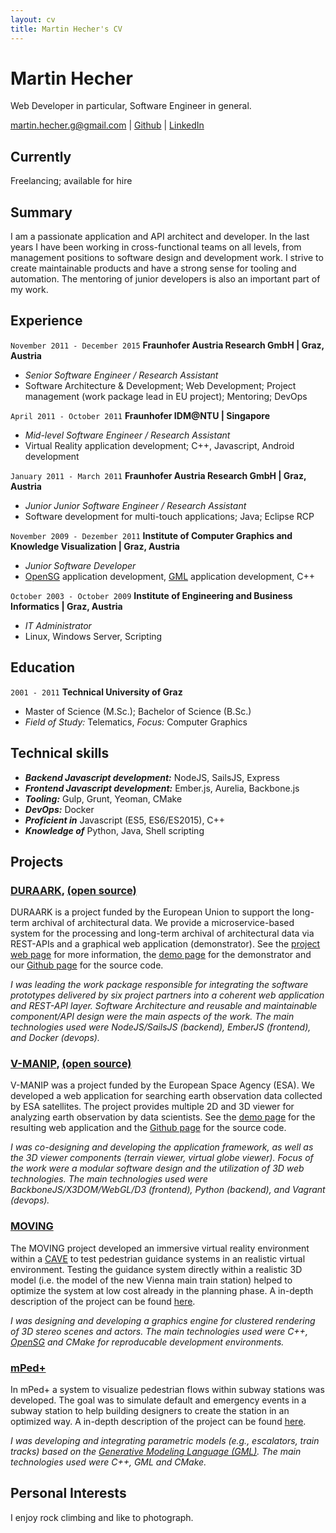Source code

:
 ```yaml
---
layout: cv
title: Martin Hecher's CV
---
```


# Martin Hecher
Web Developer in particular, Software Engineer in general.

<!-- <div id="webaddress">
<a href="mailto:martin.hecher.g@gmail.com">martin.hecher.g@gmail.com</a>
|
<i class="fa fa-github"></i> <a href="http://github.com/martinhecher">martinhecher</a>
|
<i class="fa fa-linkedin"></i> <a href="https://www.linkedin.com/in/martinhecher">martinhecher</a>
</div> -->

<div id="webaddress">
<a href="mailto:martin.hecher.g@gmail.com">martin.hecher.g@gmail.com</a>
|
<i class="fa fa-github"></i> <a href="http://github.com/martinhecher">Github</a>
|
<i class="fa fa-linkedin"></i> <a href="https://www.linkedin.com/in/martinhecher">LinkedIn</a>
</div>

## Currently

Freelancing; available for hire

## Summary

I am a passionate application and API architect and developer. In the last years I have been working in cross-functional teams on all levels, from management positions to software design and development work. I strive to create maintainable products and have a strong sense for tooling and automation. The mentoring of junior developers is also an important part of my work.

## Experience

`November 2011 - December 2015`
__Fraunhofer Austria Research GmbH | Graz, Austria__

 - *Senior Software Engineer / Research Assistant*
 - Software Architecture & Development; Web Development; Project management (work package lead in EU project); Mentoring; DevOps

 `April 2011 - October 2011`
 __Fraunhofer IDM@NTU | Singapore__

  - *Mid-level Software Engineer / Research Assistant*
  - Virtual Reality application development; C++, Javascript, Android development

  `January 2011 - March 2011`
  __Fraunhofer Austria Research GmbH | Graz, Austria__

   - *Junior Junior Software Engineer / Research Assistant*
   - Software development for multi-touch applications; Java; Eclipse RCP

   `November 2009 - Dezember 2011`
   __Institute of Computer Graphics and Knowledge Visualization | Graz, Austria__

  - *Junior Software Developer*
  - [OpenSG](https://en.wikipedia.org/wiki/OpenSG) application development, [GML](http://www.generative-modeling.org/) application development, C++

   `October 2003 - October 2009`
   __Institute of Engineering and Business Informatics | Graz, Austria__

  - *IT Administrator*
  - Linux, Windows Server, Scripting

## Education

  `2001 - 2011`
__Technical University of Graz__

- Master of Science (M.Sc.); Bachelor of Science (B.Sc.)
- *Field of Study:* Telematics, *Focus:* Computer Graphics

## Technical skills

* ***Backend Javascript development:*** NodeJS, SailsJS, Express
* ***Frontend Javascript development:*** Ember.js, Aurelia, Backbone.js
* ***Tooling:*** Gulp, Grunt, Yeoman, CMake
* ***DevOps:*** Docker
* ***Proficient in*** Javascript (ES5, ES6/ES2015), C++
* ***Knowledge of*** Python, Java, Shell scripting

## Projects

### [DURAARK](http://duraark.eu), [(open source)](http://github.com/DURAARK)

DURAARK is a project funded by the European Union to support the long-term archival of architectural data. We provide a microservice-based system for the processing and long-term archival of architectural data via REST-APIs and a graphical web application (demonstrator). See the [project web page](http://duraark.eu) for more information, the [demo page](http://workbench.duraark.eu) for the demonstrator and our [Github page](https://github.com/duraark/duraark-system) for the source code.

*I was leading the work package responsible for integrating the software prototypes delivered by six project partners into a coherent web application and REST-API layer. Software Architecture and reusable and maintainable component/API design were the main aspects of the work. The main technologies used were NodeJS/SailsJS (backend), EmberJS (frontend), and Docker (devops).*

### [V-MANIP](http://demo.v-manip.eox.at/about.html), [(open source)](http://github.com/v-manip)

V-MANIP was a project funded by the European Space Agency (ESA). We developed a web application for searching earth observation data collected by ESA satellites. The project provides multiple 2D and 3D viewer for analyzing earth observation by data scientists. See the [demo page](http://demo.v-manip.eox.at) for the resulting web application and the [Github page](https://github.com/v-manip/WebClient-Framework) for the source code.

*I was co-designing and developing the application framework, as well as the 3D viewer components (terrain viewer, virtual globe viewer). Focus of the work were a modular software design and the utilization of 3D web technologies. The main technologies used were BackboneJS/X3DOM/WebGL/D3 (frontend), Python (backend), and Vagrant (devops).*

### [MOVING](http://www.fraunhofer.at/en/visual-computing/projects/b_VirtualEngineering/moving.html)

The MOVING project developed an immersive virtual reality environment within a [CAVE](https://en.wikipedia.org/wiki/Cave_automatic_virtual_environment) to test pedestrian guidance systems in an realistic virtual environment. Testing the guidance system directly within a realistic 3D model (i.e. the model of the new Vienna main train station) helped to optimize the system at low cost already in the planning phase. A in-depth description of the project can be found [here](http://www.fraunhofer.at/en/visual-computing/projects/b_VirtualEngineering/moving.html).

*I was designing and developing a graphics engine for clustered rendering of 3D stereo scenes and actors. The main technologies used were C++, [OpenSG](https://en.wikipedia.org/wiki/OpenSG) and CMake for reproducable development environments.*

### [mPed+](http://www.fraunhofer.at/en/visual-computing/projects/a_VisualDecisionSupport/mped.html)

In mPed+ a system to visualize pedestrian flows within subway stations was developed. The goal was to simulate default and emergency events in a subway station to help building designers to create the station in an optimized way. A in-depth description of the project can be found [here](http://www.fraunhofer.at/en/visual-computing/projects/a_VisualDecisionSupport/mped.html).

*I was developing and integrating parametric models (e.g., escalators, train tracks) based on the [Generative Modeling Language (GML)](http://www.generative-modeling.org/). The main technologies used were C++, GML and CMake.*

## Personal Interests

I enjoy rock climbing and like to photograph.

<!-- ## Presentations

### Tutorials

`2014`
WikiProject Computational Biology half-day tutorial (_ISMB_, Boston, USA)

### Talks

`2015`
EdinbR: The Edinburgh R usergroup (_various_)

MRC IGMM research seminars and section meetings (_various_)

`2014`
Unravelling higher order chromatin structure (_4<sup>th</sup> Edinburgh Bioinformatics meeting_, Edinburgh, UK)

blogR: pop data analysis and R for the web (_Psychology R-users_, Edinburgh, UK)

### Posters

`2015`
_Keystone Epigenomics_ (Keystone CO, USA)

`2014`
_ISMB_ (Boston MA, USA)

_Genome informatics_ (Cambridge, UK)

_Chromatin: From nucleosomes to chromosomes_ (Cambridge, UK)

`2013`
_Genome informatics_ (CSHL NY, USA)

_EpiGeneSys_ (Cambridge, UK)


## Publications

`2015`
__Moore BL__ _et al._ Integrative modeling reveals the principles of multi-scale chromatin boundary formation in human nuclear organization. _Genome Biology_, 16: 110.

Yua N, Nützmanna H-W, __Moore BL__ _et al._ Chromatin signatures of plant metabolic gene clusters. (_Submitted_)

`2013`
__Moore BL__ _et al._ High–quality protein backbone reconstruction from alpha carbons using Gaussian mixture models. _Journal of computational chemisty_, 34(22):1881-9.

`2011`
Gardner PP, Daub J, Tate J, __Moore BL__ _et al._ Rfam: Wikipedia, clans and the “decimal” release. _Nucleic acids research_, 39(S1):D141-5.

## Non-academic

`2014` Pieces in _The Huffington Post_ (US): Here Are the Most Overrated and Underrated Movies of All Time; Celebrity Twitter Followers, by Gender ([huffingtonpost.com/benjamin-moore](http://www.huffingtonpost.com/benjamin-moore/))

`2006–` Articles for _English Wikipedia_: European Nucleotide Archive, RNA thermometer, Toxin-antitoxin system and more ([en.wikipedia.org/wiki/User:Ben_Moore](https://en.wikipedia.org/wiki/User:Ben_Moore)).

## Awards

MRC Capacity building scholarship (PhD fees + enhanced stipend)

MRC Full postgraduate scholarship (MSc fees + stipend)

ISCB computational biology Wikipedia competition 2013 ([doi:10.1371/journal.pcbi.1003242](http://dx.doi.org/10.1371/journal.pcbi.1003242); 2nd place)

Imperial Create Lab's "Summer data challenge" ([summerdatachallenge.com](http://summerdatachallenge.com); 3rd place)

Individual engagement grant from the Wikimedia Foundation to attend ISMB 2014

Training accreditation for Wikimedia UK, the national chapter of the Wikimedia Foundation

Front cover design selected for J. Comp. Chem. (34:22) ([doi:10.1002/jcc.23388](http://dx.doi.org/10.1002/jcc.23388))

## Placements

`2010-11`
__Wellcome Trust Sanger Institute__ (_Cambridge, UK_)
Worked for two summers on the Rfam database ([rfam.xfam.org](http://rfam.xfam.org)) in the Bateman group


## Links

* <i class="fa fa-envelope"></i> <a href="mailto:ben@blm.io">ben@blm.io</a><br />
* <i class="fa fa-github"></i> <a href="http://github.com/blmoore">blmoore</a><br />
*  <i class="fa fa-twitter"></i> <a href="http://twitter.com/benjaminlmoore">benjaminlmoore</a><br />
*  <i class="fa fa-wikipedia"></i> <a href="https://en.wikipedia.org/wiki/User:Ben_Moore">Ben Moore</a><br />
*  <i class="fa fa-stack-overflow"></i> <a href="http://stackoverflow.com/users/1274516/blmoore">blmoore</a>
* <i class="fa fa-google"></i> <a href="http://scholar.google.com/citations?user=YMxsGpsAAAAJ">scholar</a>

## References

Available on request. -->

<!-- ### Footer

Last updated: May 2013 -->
..........
* WORK TO BE COMPLETED
Say how many lines of the entries hold the string "Focus". Nothing but the number should be given.

* SOLUTION
2